# Prompt
Find every line in the records that contains the word "bird", and copy each of those lines. Matching is case-sensitive.

Dataset records:
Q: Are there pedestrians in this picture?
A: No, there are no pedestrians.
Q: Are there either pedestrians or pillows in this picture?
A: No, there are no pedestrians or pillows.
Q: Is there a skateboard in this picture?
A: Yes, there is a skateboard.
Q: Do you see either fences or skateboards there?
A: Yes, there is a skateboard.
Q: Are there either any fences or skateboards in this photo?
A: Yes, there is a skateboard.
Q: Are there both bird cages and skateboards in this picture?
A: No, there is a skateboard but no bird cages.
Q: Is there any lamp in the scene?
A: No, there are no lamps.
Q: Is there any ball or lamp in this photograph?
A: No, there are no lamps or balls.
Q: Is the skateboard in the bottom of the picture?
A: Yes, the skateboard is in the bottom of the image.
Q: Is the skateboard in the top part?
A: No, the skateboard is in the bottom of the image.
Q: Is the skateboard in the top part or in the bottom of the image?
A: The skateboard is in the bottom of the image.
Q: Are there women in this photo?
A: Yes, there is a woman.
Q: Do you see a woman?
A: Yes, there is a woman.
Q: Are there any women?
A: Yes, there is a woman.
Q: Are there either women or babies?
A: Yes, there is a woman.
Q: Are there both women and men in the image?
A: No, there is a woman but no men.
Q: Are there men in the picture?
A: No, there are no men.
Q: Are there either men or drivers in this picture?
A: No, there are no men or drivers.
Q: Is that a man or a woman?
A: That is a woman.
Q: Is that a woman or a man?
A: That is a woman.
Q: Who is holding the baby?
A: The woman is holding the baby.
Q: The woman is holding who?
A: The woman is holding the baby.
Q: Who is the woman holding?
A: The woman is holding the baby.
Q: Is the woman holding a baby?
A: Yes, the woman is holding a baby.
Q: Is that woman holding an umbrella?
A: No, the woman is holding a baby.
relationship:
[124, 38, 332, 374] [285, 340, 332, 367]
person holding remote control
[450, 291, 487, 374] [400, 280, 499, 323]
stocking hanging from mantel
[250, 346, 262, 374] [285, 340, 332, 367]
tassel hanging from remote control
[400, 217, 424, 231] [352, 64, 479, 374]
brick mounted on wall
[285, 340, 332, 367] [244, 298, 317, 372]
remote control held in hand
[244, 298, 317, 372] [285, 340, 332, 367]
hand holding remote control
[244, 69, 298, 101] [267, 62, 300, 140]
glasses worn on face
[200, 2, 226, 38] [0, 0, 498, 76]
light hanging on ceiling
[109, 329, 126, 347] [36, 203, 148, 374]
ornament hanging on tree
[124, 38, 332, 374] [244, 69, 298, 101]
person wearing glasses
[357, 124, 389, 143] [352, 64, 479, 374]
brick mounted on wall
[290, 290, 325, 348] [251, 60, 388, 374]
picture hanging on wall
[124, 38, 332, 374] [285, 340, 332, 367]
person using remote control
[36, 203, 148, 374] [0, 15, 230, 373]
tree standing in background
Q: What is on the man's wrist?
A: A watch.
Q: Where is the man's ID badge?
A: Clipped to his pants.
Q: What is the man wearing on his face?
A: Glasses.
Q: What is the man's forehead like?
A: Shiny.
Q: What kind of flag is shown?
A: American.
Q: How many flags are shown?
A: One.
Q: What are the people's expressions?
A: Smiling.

==

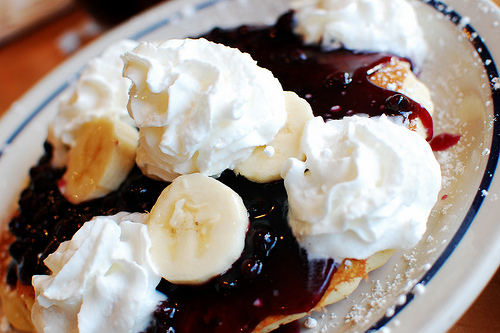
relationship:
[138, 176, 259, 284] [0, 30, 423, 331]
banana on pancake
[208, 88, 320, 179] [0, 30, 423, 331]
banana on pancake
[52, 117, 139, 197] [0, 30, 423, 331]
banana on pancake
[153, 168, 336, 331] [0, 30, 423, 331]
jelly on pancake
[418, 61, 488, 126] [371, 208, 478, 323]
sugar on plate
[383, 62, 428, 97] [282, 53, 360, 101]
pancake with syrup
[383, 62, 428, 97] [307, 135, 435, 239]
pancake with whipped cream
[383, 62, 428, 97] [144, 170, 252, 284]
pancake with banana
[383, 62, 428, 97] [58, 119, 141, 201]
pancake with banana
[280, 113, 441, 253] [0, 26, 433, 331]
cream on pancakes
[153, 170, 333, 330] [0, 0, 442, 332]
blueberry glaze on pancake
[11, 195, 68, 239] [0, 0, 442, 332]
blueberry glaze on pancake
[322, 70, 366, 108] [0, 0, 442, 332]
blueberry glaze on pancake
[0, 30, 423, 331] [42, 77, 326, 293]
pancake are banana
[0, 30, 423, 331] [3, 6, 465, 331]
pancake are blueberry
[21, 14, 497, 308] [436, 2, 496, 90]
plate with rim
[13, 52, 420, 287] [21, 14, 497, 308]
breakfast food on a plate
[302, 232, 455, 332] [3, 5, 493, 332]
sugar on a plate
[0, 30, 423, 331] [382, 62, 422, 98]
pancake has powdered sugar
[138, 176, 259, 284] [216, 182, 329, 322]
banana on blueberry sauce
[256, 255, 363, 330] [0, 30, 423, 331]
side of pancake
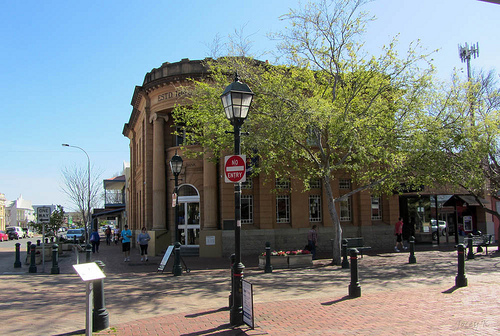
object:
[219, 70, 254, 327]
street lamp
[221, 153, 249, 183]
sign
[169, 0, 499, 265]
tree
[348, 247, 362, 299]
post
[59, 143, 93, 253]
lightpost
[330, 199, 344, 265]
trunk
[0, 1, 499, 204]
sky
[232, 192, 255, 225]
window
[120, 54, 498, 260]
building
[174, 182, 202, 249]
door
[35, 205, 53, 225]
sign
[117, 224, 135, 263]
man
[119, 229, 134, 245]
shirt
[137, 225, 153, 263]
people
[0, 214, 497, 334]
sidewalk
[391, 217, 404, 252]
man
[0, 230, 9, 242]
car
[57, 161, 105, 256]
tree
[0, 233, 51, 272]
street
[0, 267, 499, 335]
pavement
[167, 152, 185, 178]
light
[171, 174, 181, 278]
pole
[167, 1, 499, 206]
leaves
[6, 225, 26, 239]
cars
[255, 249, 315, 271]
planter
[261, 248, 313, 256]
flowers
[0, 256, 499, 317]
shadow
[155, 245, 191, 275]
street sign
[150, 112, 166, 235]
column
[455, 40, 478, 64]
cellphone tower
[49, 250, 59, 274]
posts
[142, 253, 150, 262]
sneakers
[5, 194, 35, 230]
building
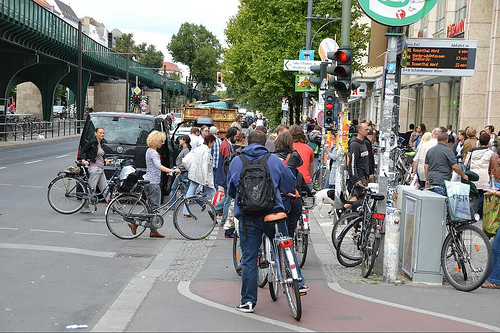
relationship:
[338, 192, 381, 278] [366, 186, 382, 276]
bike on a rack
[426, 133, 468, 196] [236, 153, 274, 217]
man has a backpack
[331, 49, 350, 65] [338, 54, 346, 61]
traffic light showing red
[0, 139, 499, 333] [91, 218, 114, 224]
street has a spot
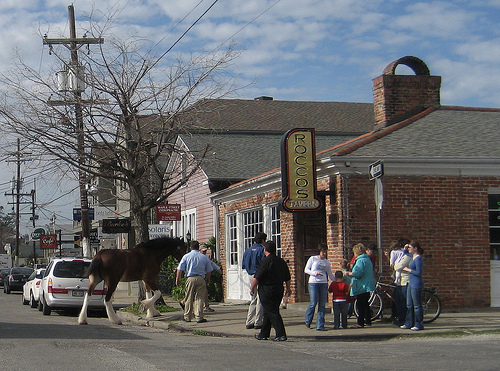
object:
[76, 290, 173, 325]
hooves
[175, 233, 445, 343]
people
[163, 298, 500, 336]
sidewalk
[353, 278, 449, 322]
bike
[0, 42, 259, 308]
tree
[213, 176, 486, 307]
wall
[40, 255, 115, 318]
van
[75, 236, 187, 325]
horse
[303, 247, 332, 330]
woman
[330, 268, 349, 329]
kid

# Exercise answer
Q: Are there both bird cages and skateboards in this picture?
A: No, there is a skateboard but no bird cages.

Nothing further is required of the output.